__TEXT EXCERPT__:
[Start of section]

Former theatre and cinema in Morecambe, England

The Alhambra is a theatre situated on the West End promenade in the English seaside resort of Morecambe, Lancashire. Opened in 1901 as the Alhambra Palace, it took its name, though not its style, from the famous Moorish original in Granada, Spain. The building was in continuous use, with a range of entertainment and social uses, until 1970 when a fire gutted the interior. Following extensive refurbishment the theatre reopened in 1973 as The Inn on the Bay before renaming itself The Carleton Club, becoming a major events venue and one of the great Northern soul dance clubs. After closing in 2016, it reopened it the same year as a multi-purpose venue with capacity up to 1,100. The theatre was the location where Laurence Olivier shot his iconic 1960 film version of John Osborne’s The Entertainer.

==History==

The Alhambra is the most significant surviving example of Morecambe's West End heritage. Though diminished after the fire of 1970 by the loss of its elaborate Dutch gable and distinctive sun-burner turret, the edifice still dominates and enhances an elegant Victorian curve of promenade. It was built on the site of the old West End Market, which was demolished for this purpose, and the ground floor of the new building was designed as a replacement covered market space. Only the original market sign survived, moved to the back of the building above the new market’s rear entrance. Although postcards with exterior views of the Alhambra Palace are plentiful, there are very few images of its interior. Fortunately, the national press published detailed descriptions at the time.

From conception and design to financing and management the Alhambra Palace, which opened on April 4, 1901, was entirely a local effort, conceived by developers John Gardner and John Scott and young architect Herbert Howarth, all of whom lived nearby. John Edmondson was the experienced local building contractor who also installed the electric lighting in the theatre. He was also responsible for most of Morecambe’s great buildings, including the surviving 1900 Park Hotel up Regent Road from the Alhambra.

For the first few years of their existence, Gardner managed the Alhambra and the Park Hotel, both integral to the partners’ redevelopment of the West End's 1877 Summer Gardens whose 30 acres, including a massive pavilion, had proved unprofitable and located too far from the sea. They built the Park Hotel, Regent Park and surrounding houses on that site and linked them with the then ultra-modern Alhambra Palace on its prime seafront location.

[End of section]

__DATA EXCERPTS__:

[Start of section]

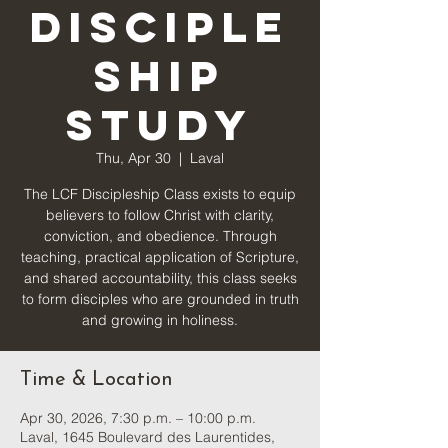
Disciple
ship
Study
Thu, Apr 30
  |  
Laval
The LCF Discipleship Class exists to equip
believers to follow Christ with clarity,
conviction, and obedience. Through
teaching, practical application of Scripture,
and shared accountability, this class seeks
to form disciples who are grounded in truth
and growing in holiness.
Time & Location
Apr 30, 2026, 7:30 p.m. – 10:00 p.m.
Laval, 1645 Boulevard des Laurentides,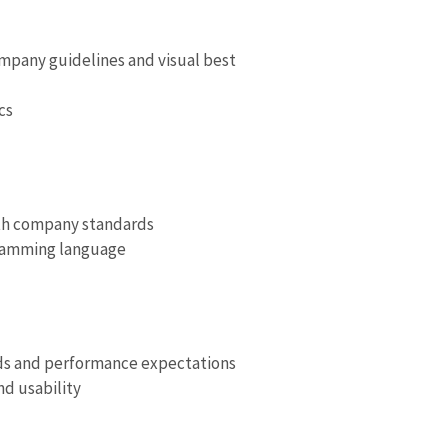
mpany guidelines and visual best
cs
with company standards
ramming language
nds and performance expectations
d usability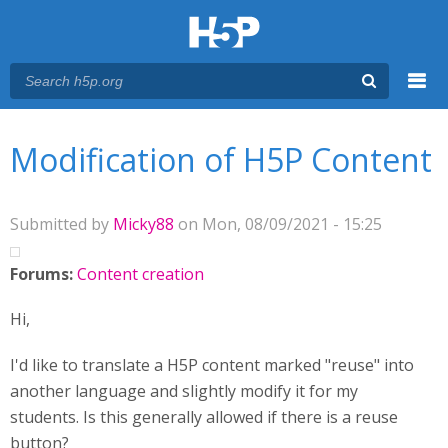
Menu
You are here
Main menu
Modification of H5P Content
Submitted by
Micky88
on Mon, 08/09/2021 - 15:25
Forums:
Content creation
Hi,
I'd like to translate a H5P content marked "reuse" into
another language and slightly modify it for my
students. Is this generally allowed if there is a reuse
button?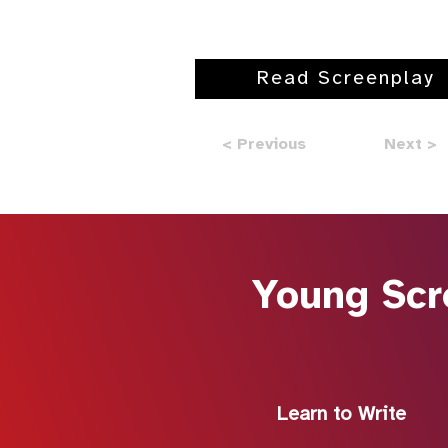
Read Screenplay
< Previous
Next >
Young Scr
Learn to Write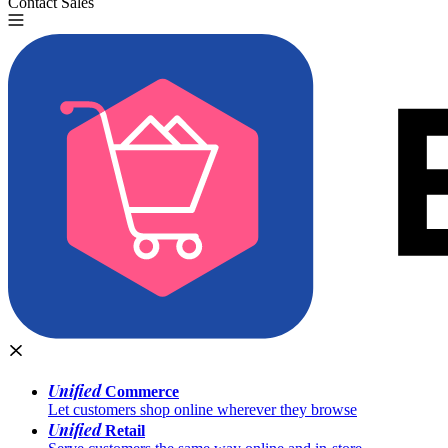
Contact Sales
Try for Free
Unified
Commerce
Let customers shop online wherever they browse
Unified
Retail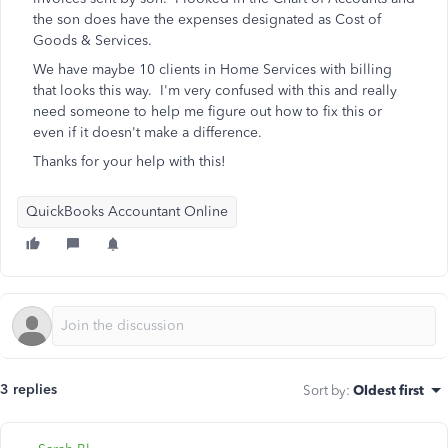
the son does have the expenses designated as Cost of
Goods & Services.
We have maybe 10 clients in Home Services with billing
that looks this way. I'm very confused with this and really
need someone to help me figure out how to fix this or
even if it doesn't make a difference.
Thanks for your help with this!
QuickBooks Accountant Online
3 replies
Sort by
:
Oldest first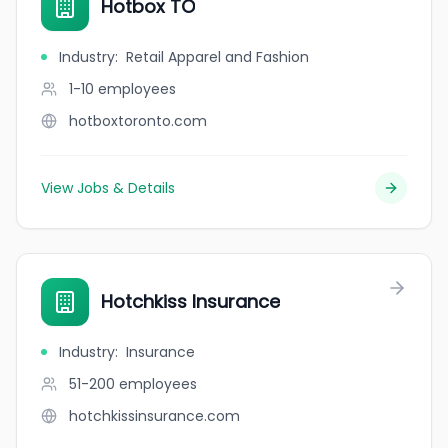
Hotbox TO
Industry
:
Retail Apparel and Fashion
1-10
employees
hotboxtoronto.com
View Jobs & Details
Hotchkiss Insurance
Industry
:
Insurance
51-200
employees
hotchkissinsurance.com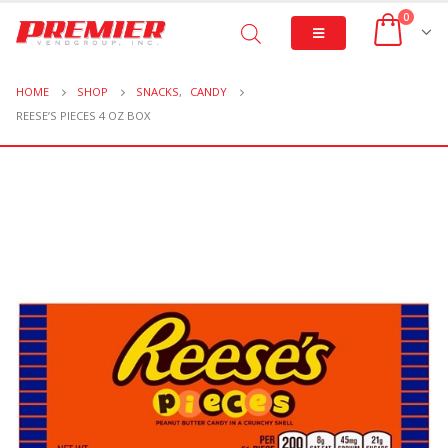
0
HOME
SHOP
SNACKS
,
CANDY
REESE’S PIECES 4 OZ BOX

[End of section]
[Start of section]

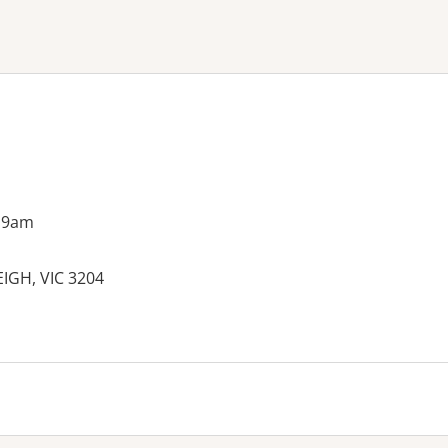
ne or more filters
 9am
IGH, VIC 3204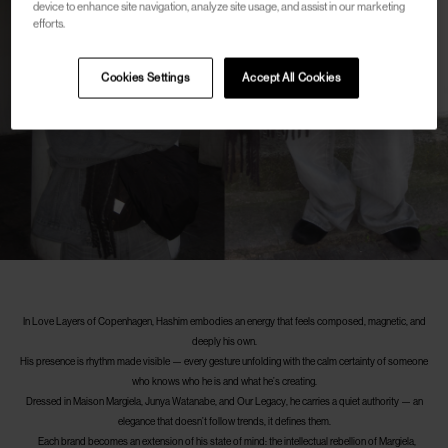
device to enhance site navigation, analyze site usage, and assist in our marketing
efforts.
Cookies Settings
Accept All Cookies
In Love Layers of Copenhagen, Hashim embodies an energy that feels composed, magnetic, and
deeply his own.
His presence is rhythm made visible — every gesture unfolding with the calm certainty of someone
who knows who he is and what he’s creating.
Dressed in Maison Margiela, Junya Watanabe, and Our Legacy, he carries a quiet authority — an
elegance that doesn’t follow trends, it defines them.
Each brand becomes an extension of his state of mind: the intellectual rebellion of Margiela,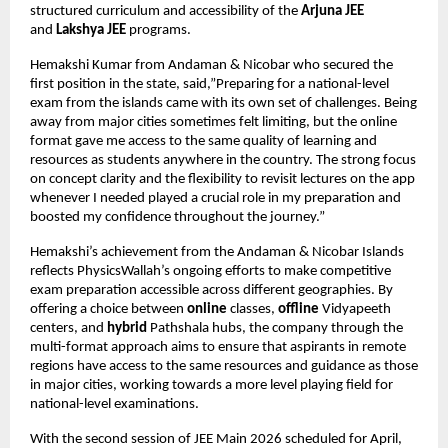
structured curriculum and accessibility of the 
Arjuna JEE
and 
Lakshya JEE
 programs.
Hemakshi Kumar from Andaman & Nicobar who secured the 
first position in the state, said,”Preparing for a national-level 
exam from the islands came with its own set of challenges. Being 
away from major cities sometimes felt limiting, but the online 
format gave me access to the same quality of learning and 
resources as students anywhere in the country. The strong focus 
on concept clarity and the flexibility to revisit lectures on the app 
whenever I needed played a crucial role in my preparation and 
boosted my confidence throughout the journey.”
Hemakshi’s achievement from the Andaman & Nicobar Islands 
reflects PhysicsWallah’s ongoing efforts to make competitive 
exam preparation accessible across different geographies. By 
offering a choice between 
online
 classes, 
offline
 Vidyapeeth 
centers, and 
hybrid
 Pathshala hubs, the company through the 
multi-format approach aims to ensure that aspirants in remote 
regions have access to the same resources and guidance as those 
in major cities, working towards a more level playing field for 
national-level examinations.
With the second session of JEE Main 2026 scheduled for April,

[End of section]
[Start of section]

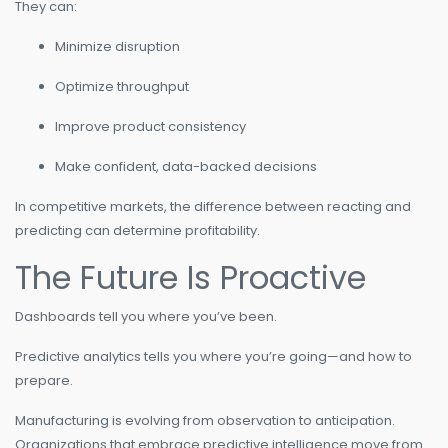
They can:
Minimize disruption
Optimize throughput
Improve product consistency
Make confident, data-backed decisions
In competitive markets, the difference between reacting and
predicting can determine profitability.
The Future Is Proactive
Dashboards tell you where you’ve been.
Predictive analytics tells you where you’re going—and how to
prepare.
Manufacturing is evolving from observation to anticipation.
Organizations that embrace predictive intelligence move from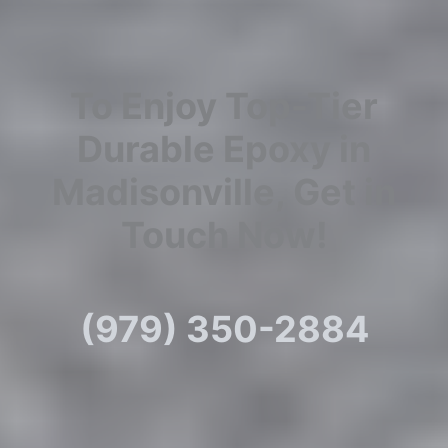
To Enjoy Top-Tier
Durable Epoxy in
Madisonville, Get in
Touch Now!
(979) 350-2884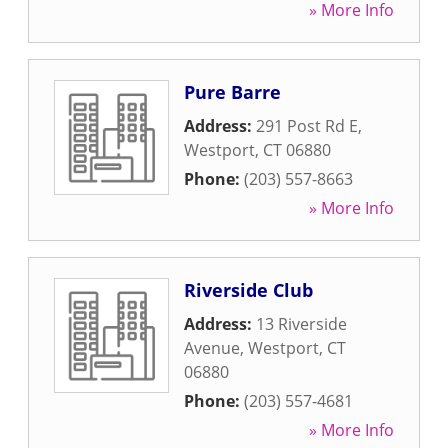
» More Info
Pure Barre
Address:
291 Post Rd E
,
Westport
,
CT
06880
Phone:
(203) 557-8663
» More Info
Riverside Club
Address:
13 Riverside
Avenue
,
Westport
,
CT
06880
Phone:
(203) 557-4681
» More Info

[End of section]

__PROBLEMS TO SOLVE__:
**A.** According to the Alhambra text, in what year did a fire gut the theatre's interior?
**B.** Reproduce the part of the Alhambra text between "From conception and" and "from the Alhambra.", inclusive.
These rows were drawn from a separate source.

__TASK RESPONSES__:
**A.** 1970

**B.**
From conception and design to financing and management the Alhambra Palace, which opened on April 4, 1901, was entirely a local effort, conceived by developers John Gardner and John Scott and young architect Herbert Howarth, all of whom lived nearby. John Edmondson was the experienced local building contractor who also installed the electric lighting in the theatre. He was also responsible for most of Morecambe’s great buildings, including the surviving 1900 Park Hotel up Regent Road from the Alhambra.